Give back every line of these records, character for character, without changing anything.

====== DATA FOR ANALYSIS

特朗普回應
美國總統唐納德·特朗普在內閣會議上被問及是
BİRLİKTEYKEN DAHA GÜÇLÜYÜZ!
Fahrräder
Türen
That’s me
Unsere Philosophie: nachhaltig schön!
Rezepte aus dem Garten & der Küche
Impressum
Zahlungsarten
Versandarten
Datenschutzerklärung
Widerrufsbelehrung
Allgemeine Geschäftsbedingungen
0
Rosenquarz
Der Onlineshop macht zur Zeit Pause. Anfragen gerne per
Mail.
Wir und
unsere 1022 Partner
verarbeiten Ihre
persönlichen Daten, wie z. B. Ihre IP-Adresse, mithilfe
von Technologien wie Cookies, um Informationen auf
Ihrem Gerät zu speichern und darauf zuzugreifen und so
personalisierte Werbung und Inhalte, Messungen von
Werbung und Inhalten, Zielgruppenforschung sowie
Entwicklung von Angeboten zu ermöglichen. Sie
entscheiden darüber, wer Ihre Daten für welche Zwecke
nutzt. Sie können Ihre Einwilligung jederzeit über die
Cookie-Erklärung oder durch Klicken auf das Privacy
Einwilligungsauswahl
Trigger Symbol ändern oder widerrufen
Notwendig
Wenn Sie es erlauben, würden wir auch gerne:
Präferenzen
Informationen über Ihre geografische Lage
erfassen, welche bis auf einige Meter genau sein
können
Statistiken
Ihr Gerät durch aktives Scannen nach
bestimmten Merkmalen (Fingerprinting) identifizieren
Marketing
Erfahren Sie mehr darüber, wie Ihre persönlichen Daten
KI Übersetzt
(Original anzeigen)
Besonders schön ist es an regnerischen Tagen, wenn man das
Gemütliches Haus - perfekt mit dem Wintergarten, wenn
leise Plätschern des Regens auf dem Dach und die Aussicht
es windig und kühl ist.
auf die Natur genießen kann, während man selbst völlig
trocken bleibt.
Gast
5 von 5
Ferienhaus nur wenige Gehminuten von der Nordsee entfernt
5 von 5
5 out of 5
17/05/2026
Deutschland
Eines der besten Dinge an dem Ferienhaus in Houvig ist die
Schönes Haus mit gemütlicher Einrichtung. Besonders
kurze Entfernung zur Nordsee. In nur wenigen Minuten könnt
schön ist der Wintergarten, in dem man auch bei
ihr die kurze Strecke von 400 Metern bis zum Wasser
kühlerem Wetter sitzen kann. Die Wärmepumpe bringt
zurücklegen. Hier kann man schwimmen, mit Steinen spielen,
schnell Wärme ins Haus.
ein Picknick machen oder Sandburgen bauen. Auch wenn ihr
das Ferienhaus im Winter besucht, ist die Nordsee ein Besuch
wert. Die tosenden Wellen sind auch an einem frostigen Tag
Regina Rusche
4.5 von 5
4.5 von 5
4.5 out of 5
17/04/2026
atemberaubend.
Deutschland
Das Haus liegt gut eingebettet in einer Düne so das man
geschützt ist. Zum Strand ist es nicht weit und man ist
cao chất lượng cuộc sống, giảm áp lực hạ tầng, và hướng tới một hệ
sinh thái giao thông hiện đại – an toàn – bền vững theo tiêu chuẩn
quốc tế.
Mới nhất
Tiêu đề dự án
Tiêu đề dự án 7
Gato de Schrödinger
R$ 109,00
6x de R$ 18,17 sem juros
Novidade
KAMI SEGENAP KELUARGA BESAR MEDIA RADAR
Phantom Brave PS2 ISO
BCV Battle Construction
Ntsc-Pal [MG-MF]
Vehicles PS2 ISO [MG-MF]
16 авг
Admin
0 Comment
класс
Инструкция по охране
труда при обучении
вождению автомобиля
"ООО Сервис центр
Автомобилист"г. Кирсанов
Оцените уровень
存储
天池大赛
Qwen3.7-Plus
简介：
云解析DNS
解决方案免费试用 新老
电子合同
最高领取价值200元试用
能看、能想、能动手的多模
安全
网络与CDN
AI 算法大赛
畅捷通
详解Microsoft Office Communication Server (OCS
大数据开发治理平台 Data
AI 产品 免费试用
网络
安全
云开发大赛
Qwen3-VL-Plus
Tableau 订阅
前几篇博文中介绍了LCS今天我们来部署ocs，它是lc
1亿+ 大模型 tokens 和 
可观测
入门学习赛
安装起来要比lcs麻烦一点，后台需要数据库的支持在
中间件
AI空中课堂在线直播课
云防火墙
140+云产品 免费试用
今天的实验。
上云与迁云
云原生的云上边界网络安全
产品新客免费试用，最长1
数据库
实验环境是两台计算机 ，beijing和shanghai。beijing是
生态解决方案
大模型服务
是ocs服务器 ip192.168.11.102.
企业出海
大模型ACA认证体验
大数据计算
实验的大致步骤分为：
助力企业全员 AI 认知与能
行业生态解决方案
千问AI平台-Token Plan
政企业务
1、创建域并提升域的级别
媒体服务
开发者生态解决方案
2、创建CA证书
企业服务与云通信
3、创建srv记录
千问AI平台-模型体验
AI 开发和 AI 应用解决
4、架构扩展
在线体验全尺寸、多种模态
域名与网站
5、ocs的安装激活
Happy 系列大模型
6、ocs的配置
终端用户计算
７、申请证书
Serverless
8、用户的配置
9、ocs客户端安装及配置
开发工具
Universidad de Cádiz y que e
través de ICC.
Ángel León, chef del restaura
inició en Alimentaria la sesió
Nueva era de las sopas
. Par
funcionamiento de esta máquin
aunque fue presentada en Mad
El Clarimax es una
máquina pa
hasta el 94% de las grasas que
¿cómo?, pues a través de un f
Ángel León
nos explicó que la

============

> _TASK RESULT_
特朗普回應
美國總統唐納德·特朗普在內閣會議上被問及是
BİRLİKTEYKEN DAHA GÜÇLÜYÜZ!
Fahrräder
Türen
That’s me
Unsere Philosophie: nachhaltig schön!
Rezepte aus dem Garten & der Küche
Impressum
Zahlungsarten
Versandarten
Datenschutzerklärung
Widerrufsbelehrung
Allgemeine Geschäftsbedingungen
0
Rosenquarz
Der Onlineshop macht zur Zeit Pause. Anfragen gerne per
Mail.
Wir und
unsere 1022 Partner
verarbeiten Ihre
persönlichen Daten, wie z. B. Ihre IP-Adresse, mithilfe
von Technologien wie Cookies, um Informationen auf
Ihrem Gerät zu speichern und darauf zuzugreifen und so
personalisierte Werbung und Inhalte, Messungen von
Werbung und Inhalten, Zielgruppenforschung sowie
Entwicklung von Angeboten zu ermöglichen. Sie
entscheiden darüber, wer Ihre Daten für welche Zwecke
nutzt. Sie können Ihre Einwilligung jederzeit über die
Cookie-Erklärung oder durch Klicken auf das Privacy
Einwilligungsauswahl
Trigger Symbol ändern oder widerrufen
Notwendig
Wenn Sie es erlauben, würden wir auch gerne:
Präferenzen
Informationen über Ihre geografische Lage
erfassen, welche bis auf einige Meter genau sein
können
Statistiken
Ihr Gerät durch aktives Scannen nach
bestimmten Merkmalen (Fingerprinting) identifizieren
Marketing
Erfahren Sie mehr darüber, wie Ihre persönlichen Daten
KI Übersetzt
(Original anzeigen)
Besonders schön ist es an regnerischen Tagen, wenn man das
Gemütliches Haus - perfekt mit dem Wintergarten, wenn
leise Plätschern des Regens auf dem Dach und die Aussicht
es windig und kühl ist.
auf die Natur genießen kann, während man selbst völlig
trocken bleibt.
Gast
5 von 5
Ferienhaus nur wenige Gehminuten von der Nordsee entfernt
5 von 5
5 out of 5
17/05/2026
Deutschland
Eines der besten Dinge an dem Ferienhaus in Houvig ist die
Schönes Haus mit gemütlicher Einrichtung. Besonders
kurze Entfernung zur Nordsee. In nur wenigen Minuten könnt
schön ist der Wintergarten, in dem man auch bei
ihr die kurze Strecke von 400 Metern bis zum Wasser
kühlerem Wetter sitzen kann. Die Wärmepumpe bringt
zurücklegen. Hier kann man schwimmen, mit Steinen spielen,
schnell Wärme ins Haus.
ein Picknick machen oder Sandburgen bauen. Auch wenn ihr
das Ferienhaus im Winter besucht, ist die Nordsee ein Besuch
wert. Die tosenden Wellen sind auch an einem frostigen Tag
Regina Rusche
4.5 von 5
4.5 von 5
4.5 out of 5
17/04/2026
atemberaubend.
Deutschland
Das Haus liegt gut eingebettet in einer Düne so das man
geschützt ist. Zum Strand ist es nicht weit und man ist
cao chất lượng cuộc sống, giảm áp lực hạ tầng, và hướng tới một hệ
sinh thái giao thông hiện đại – an toàn – bền vững theo tiêu chuẩn
quốc tế.
Mới nhất
Tiêu đề dự án
Tiêu đề dự án 7
Gato de Schrödinger
R$ 109,00
6x de R$ 18,17 sem juros
Novidade
KAMI SEGENAP KELUARGA BESAR MEDIA RADAR
Phantom Brave PS2 ISO
BCV Battle Construction
Ntsc-Pal [MG-MF]
Vehicles PS2 ISO [MG-MF]
16 авг
Admin
0 Comment
класс
Инструкция по охране
труда при обучении
вождению автомобиля
"ООО Сервис центр
Автомобилист"г. Кирсанов
Оцените уровень
存储
天池大赛
Qwen3.7-Plus
简介：
云解析DNS
解决方案免费试用 新老
电子合同
最高领取价值200元试用
能看、能想、能动手的多模
安全
网络与CDN
AI 算法大赛
畅捷通
详解Microsoft Office Communication Server (OCS
大数据开发治理平台 Data
AI 产品 免费试用
网络
安全
云开发大赛
Qwen3-VL-Plus
Tableau 订阅
前几篇博文中介绍了LCS今天我们来部署ocs，它是lc
1亿+ 大模型 tokens 和 
可观测
入门学习赛
安装起来要比lcs麻烦一点，后台需要数据库的支持在
中间件
AI空中课堂在线直播课
云防火墙
140+云产品 免费试用
今天的实验。
上云与迁云
云原生的云上边界网络安全
产品新客免费试用，最长1
数据库
实验环境是两台计算机 ，beijing和shanghai。beijing是
生态解决方案
大模型服务
是ocs服务器 ip192.168.11.102.
企业出海
大模型ACA认证体验
大数据计算
实验的大致步骤分为：
助力企业全员 AI 认知与能
行业生态解决方案
千问AI平台-Token Plan
政企业务
1、创建域并提升域的级别
媒体服务
开发者生态解决方案
2、创建CA证书
企业服务与云通信
3、创建srv记录
千问AI平台-模型体验
AI 开发和 AI 应用解决
4、架构扩展
在线体验全尺寸、多种模态
域名与网站
5、ocs的安装激活
Happy 系列大模型
6、ocs的配置
终端用户计算
７、申请证书
Serverless
8、用户的配置
9、ocs客户端安装及配置
开发工具
Universidad de Cádiz y que e
través de ICC.
Ángel León, chef del restaura
inició en Alimentaria la sesió
Nueva era de las sopas
. Par
funcionamiento de esta máquin
aunque fue presentada en Mad
El Clarimax es una
máquina pa
hasta el 94% de las grasas que
¿cómo?, pues a través de un f
Ángel León
nos explicó que la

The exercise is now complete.